10. Il résulte de tout ce qui précède que, sans qu’il soit besoin d’examiner la fin de non-recevoir opposée par l’ONIAM, la mesure d’expertise sollicitée par M. C… apparaît dépourvue de toute utilité. Sa requête doit par suite être rejetée.
Sur les frais liés au litige :
11. Les dispositions de l’article L. 761-1 du code de justice administrative font obstacle à ce que soit mis à la charge du centre hospitalier de Chalon-sur-Saône et de l’ONIAM, qui ne sont pas dans la présence instance les parties perdantes, le versement de la somme que demande M. C… au titre des frais qu’il a exposés et qui ne sont pas compris dans les dépens.
12. Il y a lieu, dans les circonstances de l’espèce, de mettre à la charge de M. C… des sommes de 1 000 euros à verser respectivement au centre hospitalier de Chalon-sur-Saône et à l’ONIAM au titre des frais qu’ils ont chacun exposés et qui ne sont pas compris dans les dépens.
DECIDE :
Article 1er : La requête de M. C… est rejetée.
Article 2 : M. C… versera au centre hospitalier de Chalon-sur-Saône une somme de 1 000 euros au titre de l’article L. 761-1 du code de justice administrative.
Article 3 : M. C… versera à l’ONIAM une somme de 1 000 euros au titre de l’article L. 761-1 du code de justice administrative.
Article 4 : Le présent jugement sera notifié à M. D… C…, au centre hospitalier de Chalon-sur-Saône, à l’Office national d’indemnisation des accidents médicaux, des affections iatrogènes et des infections nosocomiales, et à la caisse primaire d’assurance maladie de la Côte-d’Or.
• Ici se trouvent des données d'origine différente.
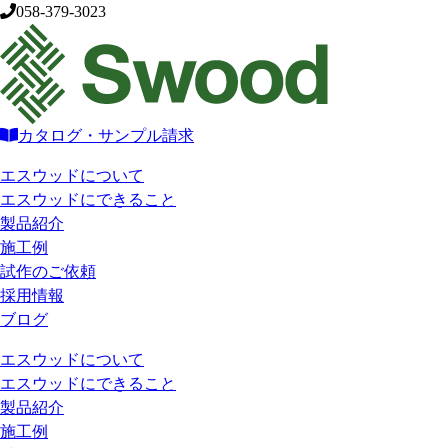
058-379-3023
カタログ・サンプル請求
エスウッドについて
エスウッドにできること
製品紹介
施工例
試作のご依頼
採用情報
ブログ
エスウッドについて
エスウッドにできること
製品紹介
施工例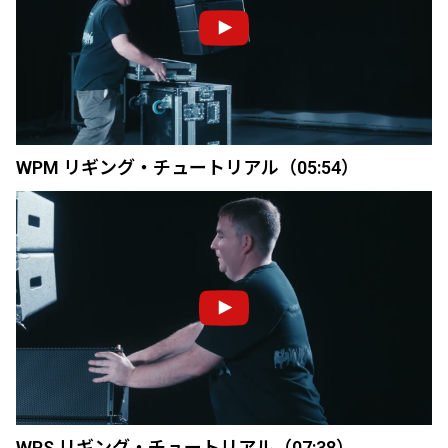
WPM リギング・チュートリアル（05:54）
WPS リギング・チュートリアル（07:38）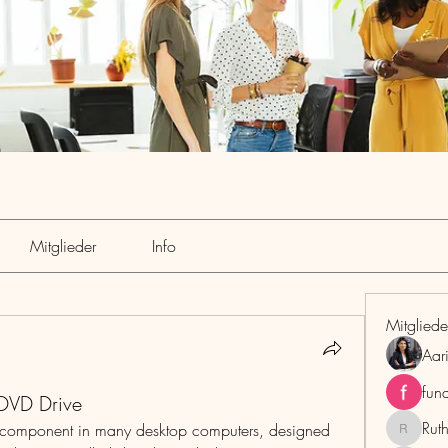
Mitglieder
Info
Mitgliede
Aar
fun
 DVD Drive
Rut
al component in many desktop computers, designed 
RuthMar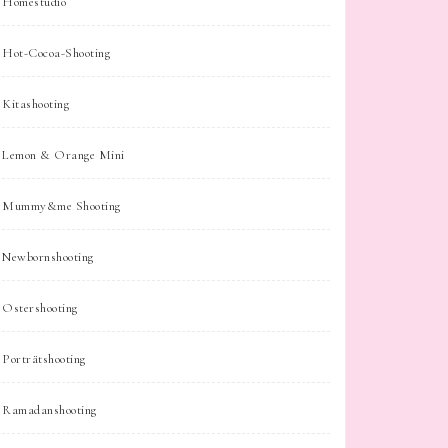
Homestudio
Hot-Cocoa-Shooting
Kitashooting
Lemon & Orange Mini
Mummy&me Shooting
Newbornshooting
Ostershooting
Porträtshooting
Ramadanshooting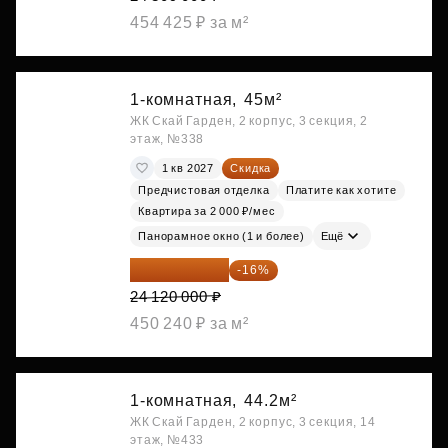
454 425 ₽ за м²
1-комнатная,
45м²
ЖК Скай Гарден, 2 корпус, 3 секция, 2
этаж, №338
1 кв 2027
Скидка
Предчистовая отделка
Платите как хотите
Квартира за 2 000 ₽/мес
Панорамное окно (1 и более)
Ещё
20 260 800 ₽
-16%
24 120 000 ₽
450 240 ₽ за м²
1-комнатная,
44.2м²
ЖК Скай Гарден, 2 корпус, 3 секция, 14
этаж, №433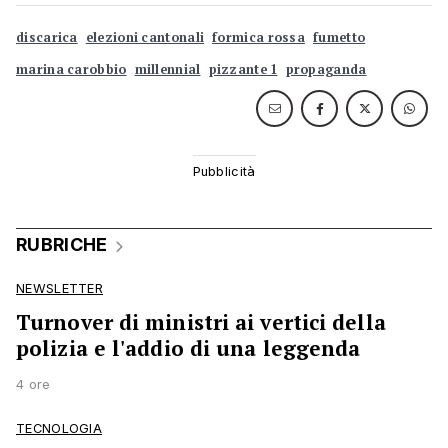
discarica
elezioni cantonali
formica rossa
fumetto
marina carobbio
millennial
pizzante 1
propaganda
RUBRICHE
NEWSLETTER
Turnover di ministri ai vertici della
polizia e l'addio di una leggenda
4 ore
TECNOLOGIA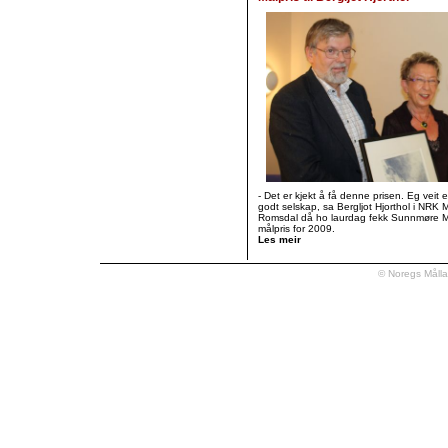
- Det er kjekt å få denne prisen. Eg veit e
godt selskap, sa Bergljot Hjorthol i NRK 
Romsdal då ho laurdag fekk Sunnmøre Må
målpris for 2009.
Les meir
© Noregs Måll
Délibéré après l’audience du 2 avril 2026 à laquelle siégeaient :
- M. Boissy, président,
- Mme Desseix, première conseillère,
- Mme Bois, première conseillère.
Rendu public par mise à disposition au greffe le 12 mai 2026.
La rapporteure,
C. Bois
Le président,
L. Boissy
La greffière,
M. A…
La République mande et ordonne à la ministre du travail, de la santé, des familles, de l’autonomie et des personnes handicapées, en ce qui la concerne, ou à tous commissaires de justice à ce requis, en ce qui concerne les voies de droit commun contre les parties privées, de pourvoir à l’exécution du présent jugement.